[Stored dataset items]
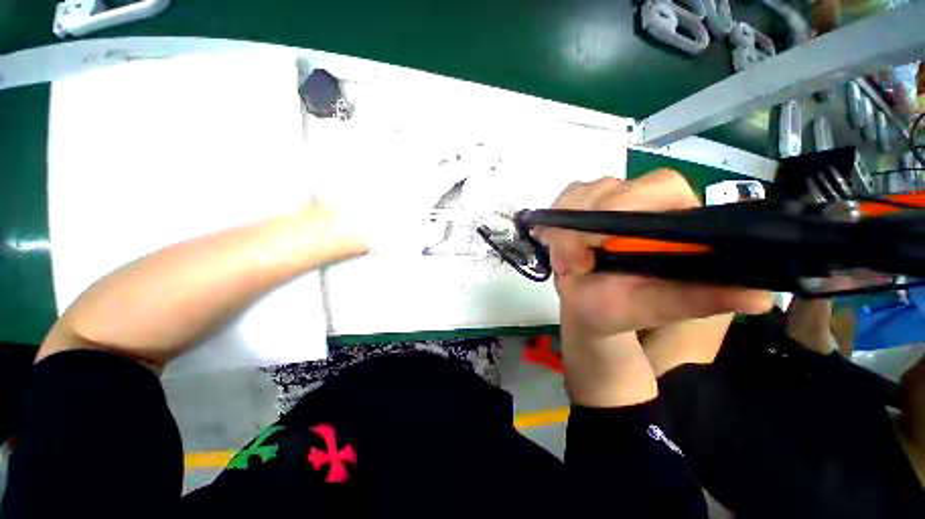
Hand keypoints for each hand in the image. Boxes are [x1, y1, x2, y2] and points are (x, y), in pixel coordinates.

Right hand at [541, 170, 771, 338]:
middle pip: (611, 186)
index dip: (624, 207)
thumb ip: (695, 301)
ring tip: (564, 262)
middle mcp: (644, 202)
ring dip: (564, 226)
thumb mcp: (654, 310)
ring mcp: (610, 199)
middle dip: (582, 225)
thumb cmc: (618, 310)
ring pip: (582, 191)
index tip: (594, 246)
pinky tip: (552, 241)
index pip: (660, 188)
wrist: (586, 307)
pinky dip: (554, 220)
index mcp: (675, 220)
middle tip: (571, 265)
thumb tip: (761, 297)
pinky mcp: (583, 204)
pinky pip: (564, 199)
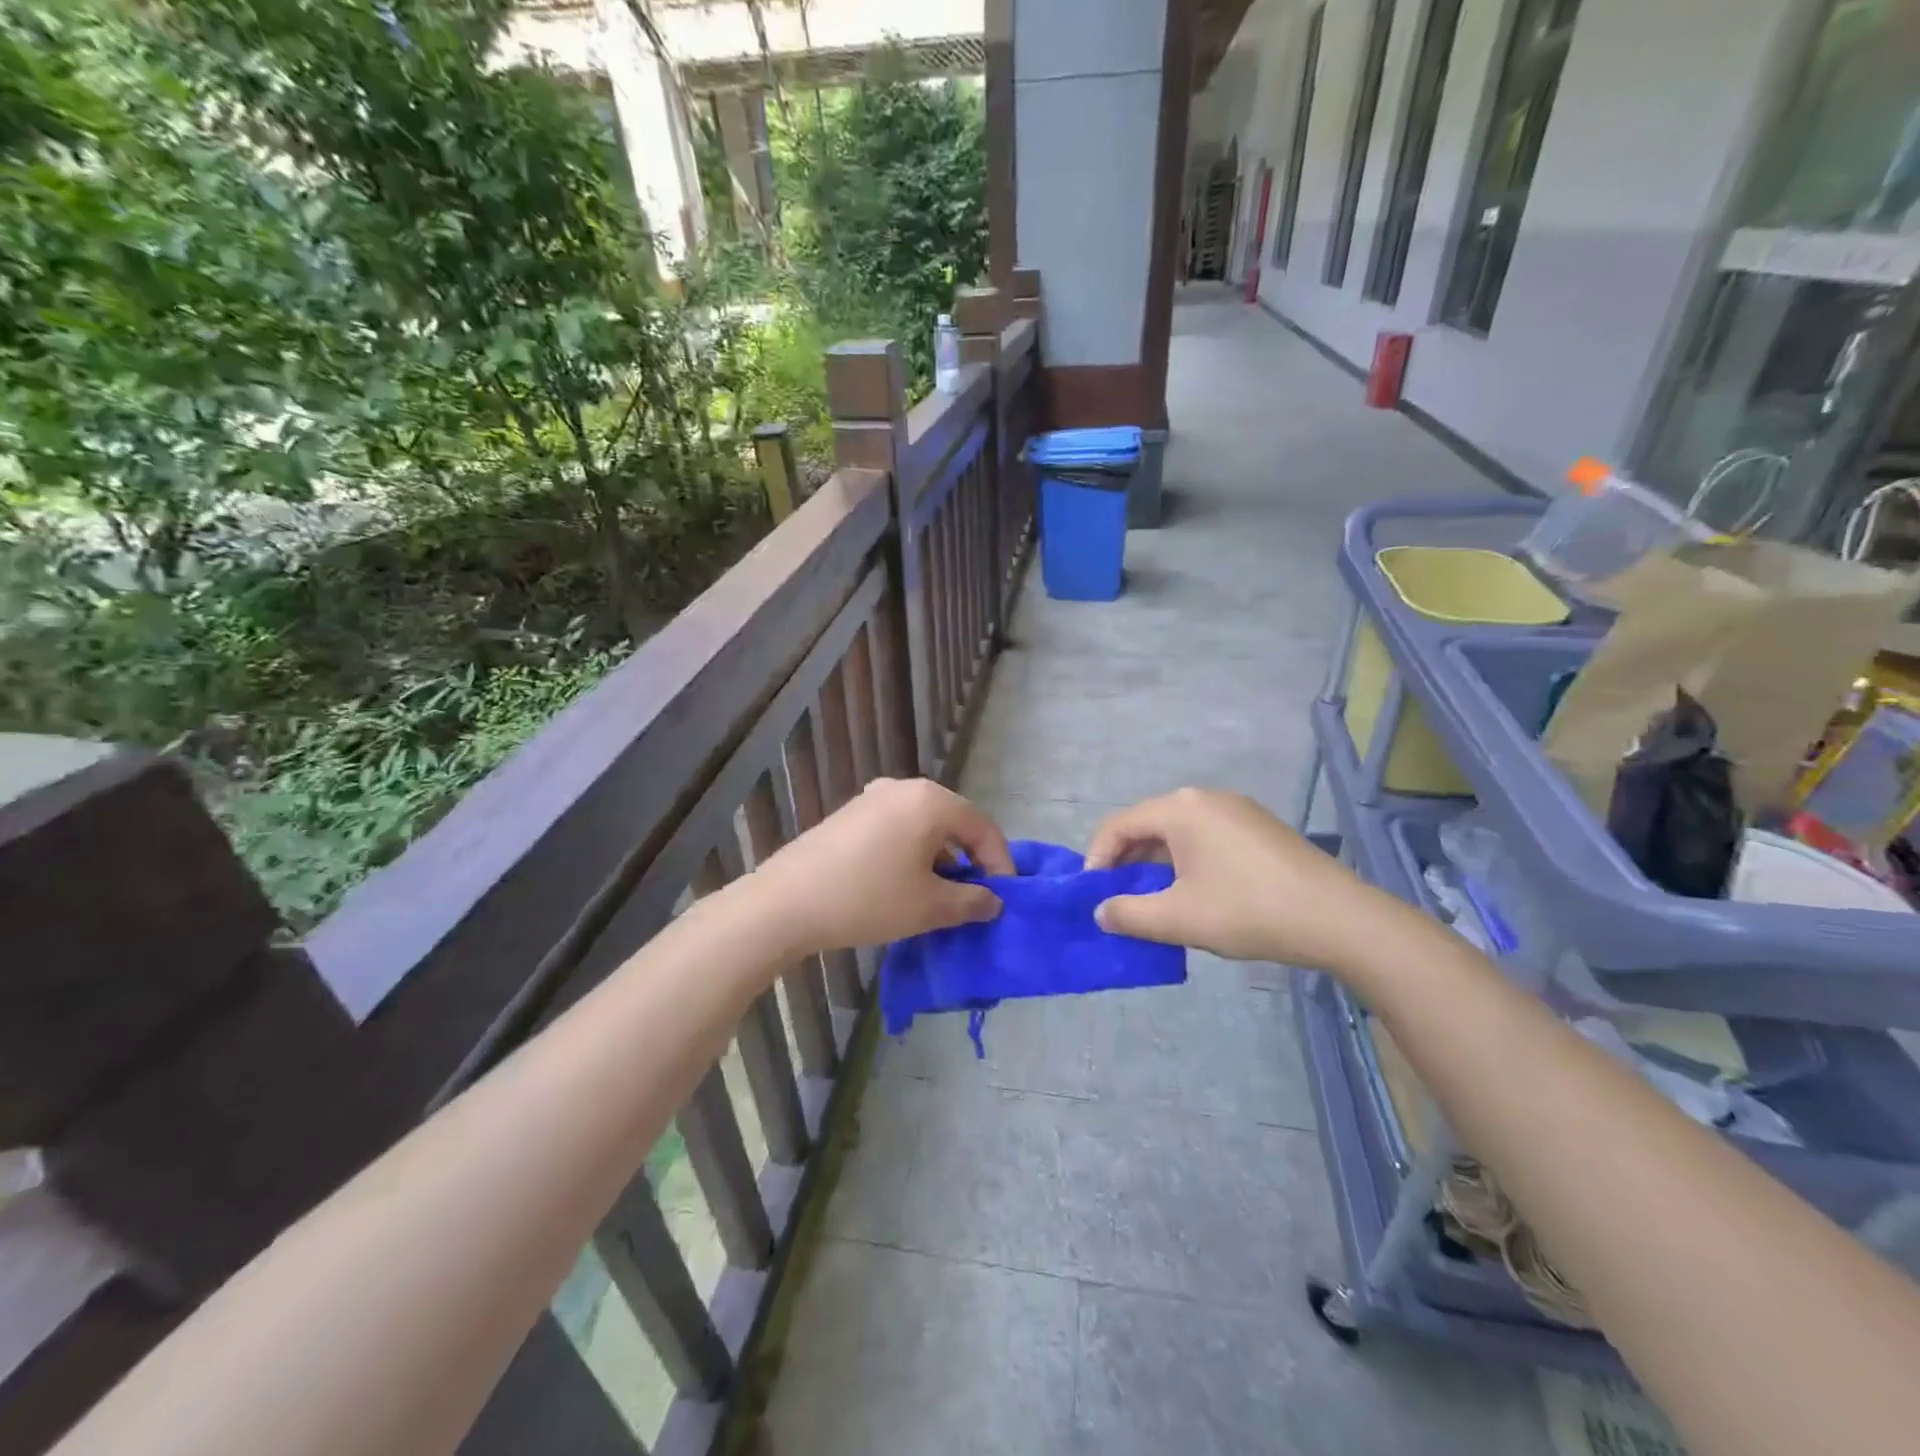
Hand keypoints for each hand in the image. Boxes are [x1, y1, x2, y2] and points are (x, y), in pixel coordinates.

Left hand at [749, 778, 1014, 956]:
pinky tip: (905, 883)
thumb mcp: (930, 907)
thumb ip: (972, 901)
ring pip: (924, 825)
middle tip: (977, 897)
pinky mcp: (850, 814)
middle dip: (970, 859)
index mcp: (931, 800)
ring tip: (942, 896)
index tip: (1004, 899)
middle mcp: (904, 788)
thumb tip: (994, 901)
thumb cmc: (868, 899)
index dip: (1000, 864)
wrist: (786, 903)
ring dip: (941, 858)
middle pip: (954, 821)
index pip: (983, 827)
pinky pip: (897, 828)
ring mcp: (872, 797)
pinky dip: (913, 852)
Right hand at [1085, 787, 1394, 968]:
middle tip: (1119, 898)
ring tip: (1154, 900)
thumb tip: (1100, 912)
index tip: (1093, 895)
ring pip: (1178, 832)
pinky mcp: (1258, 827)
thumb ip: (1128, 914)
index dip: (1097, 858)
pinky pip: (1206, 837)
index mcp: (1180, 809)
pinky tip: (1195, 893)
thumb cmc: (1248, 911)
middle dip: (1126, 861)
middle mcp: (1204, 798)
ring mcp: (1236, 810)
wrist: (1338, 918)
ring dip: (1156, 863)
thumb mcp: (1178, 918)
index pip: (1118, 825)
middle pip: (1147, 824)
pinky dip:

#### Instructions for the task:
Set down precisely the lines above between the line holding "ring dip: (941, 858)" and the line holding "thumb cmc: (1248, 911)", inclusive, and nothing beyond them.

#### Answer section:
ring dip: (941, 858)
middle pip: (954, 821)
index pip: (983, 827)
pinky pip: (897, 828)
ring mcp: (872, 797)
pinky dip: (913, 852)
Right hand at [1085, 787, 1394, 968]:
middle tip: (1119, 898)
ring tip: (1154, 900)
thumb tip: (1100, 912)
index tip: (1093, 895)
ring pip: (1178, 832)
pinky mcp: (1258, 827)
thumb ip: (1128, 914)
index dip: (1097, 858)
pinky pip: (1206, 837)
index mcp: (1180, 809)
pinky tip: (1195, 893)
thumb cmc: (1248, 911)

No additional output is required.